START Excerpted data
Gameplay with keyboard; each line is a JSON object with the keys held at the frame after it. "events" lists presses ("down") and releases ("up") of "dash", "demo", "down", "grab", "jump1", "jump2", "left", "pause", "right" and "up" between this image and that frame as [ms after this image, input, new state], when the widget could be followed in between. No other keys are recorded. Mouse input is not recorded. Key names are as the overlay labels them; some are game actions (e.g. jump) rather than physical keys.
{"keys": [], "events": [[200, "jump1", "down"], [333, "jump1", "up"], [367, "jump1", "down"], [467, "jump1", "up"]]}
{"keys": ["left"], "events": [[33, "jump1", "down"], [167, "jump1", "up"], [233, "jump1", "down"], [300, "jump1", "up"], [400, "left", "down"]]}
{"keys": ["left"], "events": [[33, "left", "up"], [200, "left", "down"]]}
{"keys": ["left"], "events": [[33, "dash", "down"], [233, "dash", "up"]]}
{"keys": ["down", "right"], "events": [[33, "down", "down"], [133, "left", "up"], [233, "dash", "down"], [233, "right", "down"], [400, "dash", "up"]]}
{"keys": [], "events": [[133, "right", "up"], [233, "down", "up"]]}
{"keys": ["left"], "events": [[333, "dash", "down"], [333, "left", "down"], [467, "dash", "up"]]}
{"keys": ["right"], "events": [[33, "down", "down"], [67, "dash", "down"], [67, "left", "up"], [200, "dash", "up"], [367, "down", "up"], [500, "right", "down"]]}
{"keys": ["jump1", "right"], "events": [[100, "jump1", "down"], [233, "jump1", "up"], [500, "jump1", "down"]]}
END Excerpted data
- Task: Set all of the records down again, exactly as they stand.

- Solution to this problem:
Gameplay with keyboard; each line is a JSON object with the keys held at the frame after it. "events" lists presses ("down") and releases ("up") of "dash", "demo", "down", "grab", "jump1", "jump2", "left", "pause", "right" and "up" between this image and that frame as [ms after this image, input, new state], when the widget could be followed in between. No other keys are recorded. Mouse input is not recorded. Key names are as the overlay labels them; some are game actions (e.g. jump) rather than physical keys.
{"keys": [], "events": [[200, "jump1", "down"], [333, "jump1", "up"], [367, "jump1", "down"], [467, "jump1", "up"]]}
{"keys": ["left"], "events": [[33, "jump1", "down"], [167, "jump1", "up"], [233, "jump1", "down"], [300, "jump1", "up"], [400, "left", "down"]]}
{"keys": ["left"], "events": [[33, "left", "up"], [200, "left", "down"]]}
{"keys": ["left"], "events": [[33, "dash", "down"], [233, "dash", "up"]]}
{"keys": ["down", "right"], "events": [[33, "down", "down"], [133, "left", "up"], [233, "dash", "down"], [233, "right", "down"], [400, "dash", "up"]]}
{"keys": [], "events": [[133, "right", "up"], [233, "down", "up"]]}
{"keys": ["left"], "events": [[333, "dash", "down"], [333, "left", "down"], [467, "dash", "up"]]}
{"keys": ["right"], "events": [[33, "down", "down"], [67, "dash", "down"], [67, "left", "up"], [200, "dash", "up"], [367, "down", "up"], [500, "right", "down"]]}
{"keys": ["jump1", "right"], "events": [[100, "jump1", "down"], [233, "jump1", "up"], [500, "jump1", "down"]]}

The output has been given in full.